2019-06-10T16:33:18Z (GMT) by Chichen Fu
Fluorescence microscopy has emerged as a powerful tool for studying cell biology because it enables the acquisition of 3D image volumes deeper into tissue and the imaging of complex subcellular structures. Fluorescence microscopy images are frequently distorted by motion resulting from animal respiration and heartbeat which complicates the quantitative analysis of biological structures needed to characterize the structure and constituency of tissue volumes. This thesis describes a two pronged approach to quantitative analysis consisting of non-rigid registration and deep convolutional neural network segmentation. The proposed image registration method is capable of correcting motion artifacts in three dimensional fluorescence microscopy images collected over time. In particular, our method uses 3D B-Spline based nonrigid registration using a coarse-to-fine strategy to register stacks of images collected at different time intervals and 4D rigid registration to register 3D volumes over time. The results show that the proposed method has the ability of correcting global motion artifacts of sample tissues in four dimensional space, thereby revealing the motility of individual cells in the tissue.

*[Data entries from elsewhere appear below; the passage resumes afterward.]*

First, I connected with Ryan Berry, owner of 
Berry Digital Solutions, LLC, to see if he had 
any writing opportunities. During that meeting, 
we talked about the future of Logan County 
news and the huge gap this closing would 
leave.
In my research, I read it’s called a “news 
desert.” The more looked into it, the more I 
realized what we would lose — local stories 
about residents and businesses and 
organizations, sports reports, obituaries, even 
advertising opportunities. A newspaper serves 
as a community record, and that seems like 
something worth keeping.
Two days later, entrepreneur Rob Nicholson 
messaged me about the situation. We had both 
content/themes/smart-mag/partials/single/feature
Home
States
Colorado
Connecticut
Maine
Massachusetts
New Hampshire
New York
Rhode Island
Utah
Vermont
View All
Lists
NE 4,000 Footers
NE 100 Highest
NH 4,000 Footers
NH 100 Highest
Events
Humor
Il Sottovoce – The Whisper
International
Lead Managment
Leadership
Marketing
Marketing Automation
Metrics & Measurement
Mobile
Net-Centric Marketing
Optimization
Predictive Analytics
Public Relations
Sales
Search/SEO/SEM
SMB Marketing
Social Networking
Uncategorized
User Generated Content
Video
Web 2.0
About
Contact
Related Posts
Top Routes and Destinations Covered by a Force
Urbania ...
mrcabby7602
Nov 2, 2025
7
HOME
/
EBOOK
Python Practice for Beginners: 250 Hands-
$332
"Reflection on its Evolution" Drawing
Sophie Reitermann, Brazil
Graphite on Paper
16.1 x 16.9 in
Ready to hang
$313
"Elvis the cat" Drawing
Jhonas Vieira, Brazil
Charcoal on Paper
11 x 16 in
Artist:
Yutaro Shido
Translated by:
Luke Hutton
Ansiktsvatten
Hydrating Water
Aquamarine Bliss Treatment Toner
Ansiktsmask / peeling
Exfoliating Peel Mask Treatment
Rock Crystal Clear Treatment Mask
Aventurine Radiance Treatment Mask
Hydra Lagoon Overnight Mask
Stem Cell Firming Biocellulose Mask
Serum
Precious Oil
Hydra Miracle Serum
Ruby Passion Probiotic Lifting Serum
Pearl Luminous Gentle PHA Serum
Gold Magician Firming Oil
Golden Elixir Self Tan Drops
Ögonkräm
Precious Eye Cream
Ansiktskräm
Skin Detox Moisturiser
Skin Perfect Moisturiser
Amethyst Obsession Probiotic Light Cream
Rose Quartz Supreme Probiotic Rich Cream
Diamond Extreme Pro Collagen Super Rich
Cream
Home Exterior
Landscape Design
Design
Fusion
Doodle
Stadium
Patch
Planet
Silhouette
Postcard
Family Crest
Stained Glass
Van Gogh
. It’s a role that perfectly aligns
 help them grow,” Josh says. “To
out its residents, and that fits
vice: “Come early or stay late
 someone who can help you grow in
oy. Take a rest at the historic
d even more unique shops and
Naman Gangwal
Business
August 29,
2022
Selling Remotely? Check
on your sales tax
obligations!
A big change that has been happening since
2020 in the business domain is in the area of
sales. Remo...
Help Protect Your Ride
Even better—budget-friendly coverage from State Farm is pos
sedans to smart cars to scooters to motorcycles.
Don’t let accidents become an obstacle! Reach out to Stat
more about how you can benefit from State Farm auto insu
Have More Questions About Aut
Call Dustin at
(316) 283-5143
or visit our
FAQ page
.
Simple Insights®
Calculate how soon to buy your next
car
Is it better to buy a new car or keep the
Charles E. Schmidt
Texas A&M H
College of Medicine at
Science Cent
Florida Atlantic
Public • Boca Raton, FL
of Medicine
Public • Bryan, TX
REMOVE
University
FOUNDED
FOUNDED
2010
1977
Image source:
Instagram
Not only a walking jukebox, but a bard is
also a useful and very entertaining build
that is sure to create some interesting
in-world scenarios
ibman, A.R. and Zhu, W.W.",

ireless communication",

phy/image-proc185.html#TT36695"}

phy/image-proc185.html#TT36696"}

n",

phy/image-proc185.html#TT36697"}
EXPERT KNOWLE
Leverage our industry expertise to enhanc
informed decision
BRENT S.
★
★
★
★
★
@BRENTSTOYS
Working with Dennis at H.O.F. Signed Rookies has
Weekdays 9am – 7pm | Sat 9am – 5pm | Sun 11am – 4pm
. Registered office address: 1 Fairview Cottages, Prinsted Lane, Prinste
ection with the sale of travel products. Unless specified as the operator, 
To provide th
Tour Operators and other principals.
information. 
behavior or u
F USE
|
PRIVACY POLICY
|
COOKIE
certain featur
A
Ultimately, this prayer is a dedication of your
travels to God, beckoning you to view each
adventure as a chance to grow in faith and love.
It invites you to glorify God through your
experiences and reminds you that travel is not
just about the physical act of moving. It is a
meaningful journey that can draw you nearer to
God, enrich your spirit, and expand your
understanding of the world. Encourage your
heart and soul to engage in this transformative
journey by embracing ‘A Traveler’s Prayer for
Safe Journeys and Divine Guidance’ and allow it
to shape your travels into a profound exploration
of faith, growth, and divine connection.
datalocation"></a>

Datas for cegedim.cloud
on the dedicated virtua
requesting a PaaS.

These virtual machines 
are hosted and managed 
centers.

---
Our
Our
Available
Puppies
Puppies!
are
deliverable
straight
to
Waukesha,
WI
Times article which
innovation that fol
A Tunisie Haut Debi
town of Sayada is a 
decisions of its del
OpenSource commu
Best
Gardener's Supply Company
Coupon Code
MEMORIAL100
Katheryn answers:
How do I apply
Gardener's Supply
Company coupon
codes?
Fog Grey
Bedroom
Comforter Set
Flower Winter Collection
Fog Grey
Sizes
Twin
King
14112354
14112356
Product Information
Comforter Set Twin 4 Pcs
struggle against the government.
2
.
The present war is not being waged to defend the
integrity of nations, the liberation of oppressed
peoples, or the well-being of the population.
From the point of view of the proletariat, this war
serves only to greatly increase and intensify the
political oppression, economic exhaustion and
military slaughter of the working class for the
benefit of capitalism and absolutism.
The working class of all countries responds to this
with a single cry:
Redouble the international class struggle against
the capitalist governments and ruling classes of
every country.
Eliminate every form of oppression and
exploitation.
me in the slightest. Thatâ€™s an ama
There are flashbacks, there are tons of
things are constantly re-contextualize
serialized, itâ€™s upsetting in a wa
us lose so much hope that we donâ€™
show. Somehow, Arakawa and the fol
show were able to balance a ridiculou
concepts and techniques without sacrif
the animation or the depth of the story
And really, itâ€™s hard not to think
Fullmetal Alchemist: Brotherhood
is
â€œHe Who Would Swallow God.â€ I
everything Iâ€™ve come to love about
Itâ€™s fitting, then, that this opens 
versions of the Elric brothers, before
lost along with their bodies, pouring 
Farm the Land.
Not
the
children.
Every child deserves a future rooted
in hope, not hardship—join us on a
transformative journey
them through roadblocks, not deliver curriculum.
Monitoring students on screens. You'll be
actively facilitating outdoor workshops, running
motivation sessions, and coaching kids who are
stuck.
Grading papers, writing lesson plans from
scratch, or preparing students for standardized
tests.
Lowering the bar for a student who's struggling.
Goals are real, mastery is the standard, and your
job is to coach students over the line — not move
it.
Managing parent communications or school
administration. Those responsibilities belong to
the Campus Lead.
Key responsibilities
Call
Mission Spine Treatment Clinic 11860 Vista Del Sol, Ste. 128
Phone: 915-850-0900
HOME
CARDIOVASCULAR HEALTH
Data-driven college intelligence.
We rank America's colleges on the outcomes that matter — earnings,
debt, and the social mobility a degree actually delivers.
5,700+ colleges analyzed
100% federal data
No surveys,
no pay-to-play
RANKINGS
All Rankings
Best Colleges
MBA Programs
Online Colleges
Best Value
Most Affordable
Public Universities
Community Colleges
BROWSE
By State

We describe in thesis nuclei segmentation methods using deep convolutional neural networks, data augmentation to generate training images of different shapes and contrasts, a refinement process combining segmentation results of horizontal, frontal, and sagittal planes in a volume, and a watershed technique to enumerate the nuclei. Our results indicate that compared to 3D ground truth data, our method can successfully segment and count 3D nuclei. Furthermore, a microscopy image synthesis method based on spatially constrained cycle-consistent adversarial networks is used to efficiently generate training data. A 3D modified U-Net network is trained with a combination of Dice loss and binary cross entropy metrics to achieve accurate nuclei segmentation. A multi-task U-Net is utilized to resolve overlapping nuclei. This method was found to achieve high accuracy object-based and voxel-based evaluations.